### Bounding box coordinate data
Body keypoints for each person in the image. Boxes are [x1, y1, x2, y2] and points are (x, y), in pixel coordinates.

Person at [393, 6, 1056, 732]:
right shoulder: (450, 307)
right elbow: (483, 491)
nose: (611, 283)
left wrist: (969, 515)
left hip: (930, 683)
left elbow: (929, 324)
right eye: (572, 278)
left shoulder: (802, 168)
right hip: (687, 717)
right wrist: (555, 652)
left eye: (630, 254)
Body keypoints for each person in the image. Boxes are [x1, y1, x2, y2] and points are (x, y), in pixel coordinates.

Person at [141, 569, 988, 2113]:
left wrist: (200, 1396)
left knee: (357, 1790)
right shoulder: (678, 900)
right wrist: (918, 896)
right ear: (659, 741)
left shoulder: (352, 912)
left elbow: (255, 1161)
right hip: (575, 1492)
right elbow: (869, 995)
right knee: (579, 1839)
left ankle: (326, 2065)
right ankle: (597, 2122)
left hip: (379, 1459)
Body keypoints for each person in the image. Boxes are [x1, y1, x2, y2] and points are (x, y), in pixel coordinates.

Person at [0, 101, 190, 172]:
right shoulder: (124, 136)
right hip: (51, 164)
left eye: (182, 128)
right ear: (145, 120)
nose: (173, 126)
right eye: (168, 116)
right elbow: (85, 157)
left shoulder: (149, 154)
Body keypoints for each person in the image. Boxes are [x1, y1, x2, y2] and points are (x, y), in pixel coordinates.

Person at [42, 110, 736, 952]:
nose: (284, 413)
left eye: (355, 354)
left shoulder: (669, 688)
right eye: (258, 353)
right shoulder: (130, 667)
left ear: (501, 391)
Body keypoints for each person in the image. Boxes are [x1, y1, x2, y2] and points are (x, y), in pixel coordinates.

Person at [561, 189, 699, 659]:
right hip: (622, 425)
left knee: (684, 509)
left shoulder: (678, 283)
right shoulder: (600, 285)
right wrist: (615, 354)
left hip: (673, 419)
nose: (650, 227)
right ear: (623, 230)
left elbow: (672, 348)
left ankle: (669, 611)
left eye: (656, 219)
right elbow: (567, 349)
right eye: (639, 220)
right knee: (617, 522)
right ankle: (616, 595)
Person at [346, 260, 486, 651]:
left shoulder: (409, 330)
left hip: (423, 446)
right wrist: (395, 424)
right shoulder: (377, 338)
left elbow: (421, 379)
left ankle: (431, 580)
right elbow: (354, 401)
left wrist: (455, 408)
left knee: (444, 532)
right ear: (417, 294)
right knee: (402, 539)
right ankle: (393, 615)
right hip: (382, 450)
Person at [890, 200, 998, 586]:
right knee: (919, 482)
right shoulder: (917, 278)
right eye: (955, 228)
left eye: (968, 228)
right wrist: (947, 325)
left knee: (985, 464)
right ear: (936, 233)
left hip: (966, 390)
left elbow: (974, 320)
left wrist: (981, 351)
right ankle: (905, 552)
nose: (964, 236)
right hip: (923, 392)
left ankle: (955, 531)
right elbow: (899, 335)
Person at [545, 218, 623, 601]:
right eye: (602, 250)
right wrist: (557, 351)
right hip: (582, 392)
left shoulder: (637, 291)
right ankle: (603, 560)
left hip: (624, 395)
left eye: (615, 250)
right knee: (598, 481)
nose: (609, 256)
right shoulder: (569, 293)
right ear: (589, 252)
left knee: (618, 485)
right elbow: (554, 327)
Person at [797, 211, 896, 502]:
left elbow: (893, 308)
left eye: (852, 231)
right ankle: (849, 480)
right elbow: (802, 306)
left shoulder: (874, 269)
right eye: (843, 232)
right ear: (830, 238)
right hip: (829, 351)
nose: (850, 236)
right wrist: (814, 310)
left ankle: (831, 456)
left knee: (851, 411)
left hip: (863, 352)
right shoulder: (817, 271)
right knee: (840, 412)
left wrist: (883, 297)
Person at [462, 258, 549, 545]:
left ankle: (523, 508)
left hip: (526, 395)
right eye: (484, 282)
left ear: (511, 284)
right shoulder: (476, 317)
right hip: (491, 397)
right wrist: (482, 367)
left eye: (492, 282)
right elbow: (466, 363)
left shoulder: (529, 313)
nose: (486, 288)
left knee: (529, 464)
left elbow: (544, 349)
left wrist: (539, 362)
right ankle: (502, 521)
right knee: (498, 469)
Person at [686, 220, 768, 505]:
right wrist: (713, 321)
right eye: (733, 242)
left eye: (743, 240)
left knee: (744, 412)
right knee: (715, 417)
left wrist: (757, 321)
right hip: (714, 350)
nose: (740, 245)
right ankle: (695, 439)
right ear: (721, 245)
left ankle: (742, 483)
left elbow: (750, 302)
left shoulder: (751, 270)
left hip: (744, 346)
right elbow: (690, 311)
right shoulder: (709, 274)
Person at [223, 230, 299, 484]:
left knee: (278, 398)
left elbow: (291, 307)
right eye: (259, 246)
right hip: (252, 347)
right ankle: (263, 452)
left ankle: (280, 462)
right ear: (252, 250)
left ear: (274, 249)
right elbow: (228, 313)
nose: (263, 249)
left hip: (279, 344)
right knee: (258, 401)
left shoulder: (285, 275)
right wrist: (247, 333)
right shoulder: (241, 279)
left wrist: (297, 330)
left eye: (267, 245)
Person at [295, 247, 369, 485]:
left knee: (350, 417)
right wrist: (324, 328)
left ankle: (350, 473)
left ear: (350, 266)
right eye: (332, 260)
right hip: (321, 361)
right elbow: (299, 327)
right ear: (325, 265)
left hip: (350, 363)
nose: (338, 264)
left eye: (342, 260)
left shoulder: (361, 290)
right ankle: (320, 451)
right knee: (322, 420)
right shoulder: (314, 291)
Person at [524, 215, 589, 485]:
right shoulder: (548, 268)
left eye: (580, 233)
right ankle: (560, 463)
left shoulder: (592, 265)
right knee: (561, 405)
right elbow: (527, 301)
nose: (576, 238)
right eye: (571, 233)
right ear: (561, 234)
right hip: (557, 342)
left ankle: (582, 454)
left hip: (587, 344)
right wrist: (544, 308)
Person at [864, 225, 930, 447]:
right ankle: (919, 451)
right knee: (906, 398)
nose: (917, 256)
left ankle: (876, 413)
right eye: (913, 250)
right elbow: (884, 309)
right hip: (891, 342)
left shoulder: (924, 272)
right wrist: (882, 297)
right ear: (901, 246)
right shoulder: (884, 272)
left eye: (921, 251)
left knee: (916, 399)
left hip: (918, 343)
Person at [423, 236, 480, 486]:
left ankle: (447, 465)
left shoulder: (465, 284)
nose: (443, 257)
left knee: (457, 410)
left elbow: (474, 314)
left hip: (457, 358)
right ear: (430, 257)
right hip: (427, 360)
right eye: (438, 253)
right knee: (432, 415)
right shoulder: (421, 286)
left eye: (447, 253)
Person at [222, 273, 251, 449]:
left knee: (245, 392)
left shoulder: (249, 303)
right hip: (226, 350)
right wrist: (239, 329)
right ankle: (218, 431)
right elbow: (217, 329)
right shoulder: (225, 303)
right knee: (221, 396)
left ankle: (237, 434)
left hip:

### Activity
Give back all of the entries above, unchanged in every word.

### Solution below
Body keypoints for each person in the image. Boxes are [x1, y1, x2, y2] and points are (x, y), in pixel coordinates.

Person at [393, 6, 1056, 732]:
right shoulder: (450, 307)
right elbow: (483, 491)
nose: (611, 283)
left wrist: (969, 515)
left hip: (930, 683)
left elbow: (929, 324)
right eye: (572, 278)
left shoulder: (802, 168)
right hip: (687, 717)
right wrist: (555, 652)
left eye: (630, 254)
Body keypoints for each person in the image. Boxes are [x1, y1, x2, y2] and points are (x, y), in pixel coordinates.

Person at [141, 569, 988, 2113]:
left wrist: (200, 1396)
left knee: (357, 1790)
right shoulder: (678, 900)
right wrist: (918, 896)
right ear: (659, 741)
left shoulder: (352, 912)
left elbow: (255, 1161)
right hip: (575, 1492)
right elbow: (869, 995)
right knee: (579, 1839)
left ankle: (326, 2065)
right ankle: (597, 2122)
left hip: (379, 1459)
Body keypoints for each person in the image. Boxes are [x1, y1, x2, y2] and points are (x, y), in pixel coordinates.

Person at [0, 101, 190, 172]:
right shoulder: (124, 136)
right hip: (51, 164)
left eye: (182, 128)
right ear: (145, 120)
nose: (173, 126)
right eye: (168, 116)
right elbow: (85, 157)
left shoulder: (149, 154)
Body keypoints for each person in the image. Boxes are [x1, y1, x2, y2] and points are (x, y), in pixel coordinates.

Person at [42, 110, 736, 952]:
nose: (284, 413)
left eye: (355, 354)
left shoulder: (669, 688)
right eye: (258, 353)
right shoulder: (130, 667)
left ear: (501, 391)
Body keypoints for each person in the image. Boxes are [x1, y1, x2, y2] and points are (x, y), in pixel coordinates.

Person at [561, 189, 699, 659]:
right hip: (622, 425)
left knee: (684, 509)
left shoulder: (678, 283)
right shoulder: (600, 285)
right wrist: (615, 354)
left hip: (673, 419)
nose: (650, 227)
right ear: (623, 230)
left elbow: (672, 348)
left ankle: (669, 611)
left eye: (656, 219)
right elbow: (567, 349)
right eye: (639, 220)
right knee: (617, 522)
right ankle: (616, 595)
Person at [346, 260, 486, 651]:
left shoulder: (409, 330)
left hip: (423, 446)
right wrist: (395, 424)
right shoulder: (377, 338)
left elbow: (421, 379)
left ankle: (431, 580)
right elbow: (354, 401)
left wrist: (455, 408)
left knee: (444, 532)
right ear: (417, 294)
right knee: (402, 539)
right ankle: (393, 615)
right hip: (382, 450)
Person at [890, 200, 998, 586]:
right knee: (919, 482)
right shoulder: (917, 278)
right eye: (955, 228)
left eye: (968, 228)
right wrist: (947, 325)
left knee: (985, 464)
right ear: (936, 233)
left hip: (966, 390)
left elbow: (974, 320)
left wrist: (981, 351)
right ankle: (905, 552)
nose: (964, 236)
right hip: (923, 392)
left ankle: (955, 531)
right elbow: (899, 335)
Person at [545, 218, 623, 601]:
right eye: (602, 250)
right wrist: (557, 351)
right hip: (582, 392)
left shoulder: (637, 291)
right ankle: (603, 560)
left hip: (624, 395)
left eye: (615, 250)
right knee: (598, 481)
nose: (609, 256)
right shoulder: (569, 293)
right ear: (589, 252)
left knee: (618, 485)
right elbow: (554, 327)
Person at [797, 211, 896, 502]:
left elbow: (893, 308)
left eye: (852, 231)
right ankle: (849, 480)
right elbow: (802, 306)
left shoulder: (874, 269)
right eye: (843, 232)
right ear: (830, 238)
right hip: (829, 351)
nose: (850, 236)
right wrist: (814, 310)
left ankle: (831, 456)
left knee: (851, 411)
left hip: (863, 352)
right shoulder: (817, 271)
right knee: (840, 412)
left wrist: (883, 297)
Person at [462, 258, 549, 545]:
left ankle: (523, 508)
left hip: (526, 395)
right eye: (484, 282)
left ear: (511, 284)
right shoulder: (476, 317)
right hip: (491, 397)
right wrist: (482, 367)
left eye: (492, 282)
right elbow: (466, 363)
left shoulder: (529, 313)
nose: (486, 288)
left knee: (529, 464)
left elbow: (544, 349)
left wrist: (539, 362)
right ankle: (502, 521)
right knee: (498, 469)
Person at [686, 220, 768, 505]:
right wrist: (713, 321)
right eye: (733, 242)
left eye: (743, 240)
left knee: (744, 412)
right knee: (715, 417)
left wrist: (757, 321)
right hip: (714, 350)
nose: (740, 245)
right ankle: (695, 439)
right ear: (721, 245)
left ankle: (742, 483)
left elbow: (750, 302)
left shoulder: (751, 270)
left hip: (744, 346)
right elbow: (690, 311)
right shoulder: (709, 274)
Person at [223, 230, 299, 484]:
left knee: (278, 398)
left elbow: (291, 307)
right eye: (259, 246)
right hip: (252, 347)
right ankle: (263, 452)
left ankle: (280, 462)
right ear: (252, 250)
left ear: (274, 249)
right elbow: (228, 313)
nose: (263, 249)
left hip: (279, 344)
right knee: (258, 401)
left shoulder: (285, 275)
right wrist: (247, 333)
right shoulder: (241, 279)
left wrist: (297, 330)
left eye: (267, 245)
Person at [295, 247, 369, 485]:
left knee: (350, 417)
right wrist: (324, 328)
left ankle: (350, 473)
left ear: (350, 266)
right eye: (332, 260)
right hip: (321, 361)
right elbow: (299, 327)
right ear: (325, 265)
left hip: (350, 363)
nose: (338, 264)
left eye: (342, 260)
left shoulder: (361, 290)
right ankle: (320, 451)
right knee: (322, 420)
right shoulder: (314, 291)
Person at [524, 215, 589, 485]:
right shoulder: (548, 268)
left eye: (580, 233)
right ankle: (560, 463)
left shoulder: (592, 265)
right knee: (561, 405)
right elbow: (527, 301)
nose: (576, 238)
right eye: (571, 233)
right ear: (561, 234)
right hip: (557, 342)
left ankle: (582, 454)
left hip: (587, 344)
right wrist: (544, 308)
Person at [864, 225, 930, 447]:
right ankle: (919, 451)
right knee: (906, 398)
nose: (917, 256)
left ankle: (876, 413)
right eye: (913, 250)
right elbow: (884, 309)
right hip: (891, 342)
left shoulder: (924, 272)
right wrist: (882, 297)
right ear: (901, 246)
right shoulder: (884, 272)
left eye: (921, 251)
left knee: (916, 399)
left hip: (918, 343)
Person at [423, 236, 480, 486]:
left ankle: (447, 465)
left shoulder: (465, 284)
nose: (443, 257)
left knee: (457, 410)
left elbow: (474, 314)
left hip: (457, 358)
right ear: (430, 257)
right hip: (427, 360)
right eye: (438, 253)
right knee: (432, 415)
right shoulder: (421, 286)
left eye: (447, 253)
Person at [222, 273, 251, 449]:
left knee: (245, 392)
left shoulder: (249, 303)
right hip: (226, 350)
right wrist: (239, 329)
right ankle: (218, 431)
right elbow: (217, 329)
right shoulder: (225, 303)
right knee: (221, 396)
left ankle: (237, 434)
left hip:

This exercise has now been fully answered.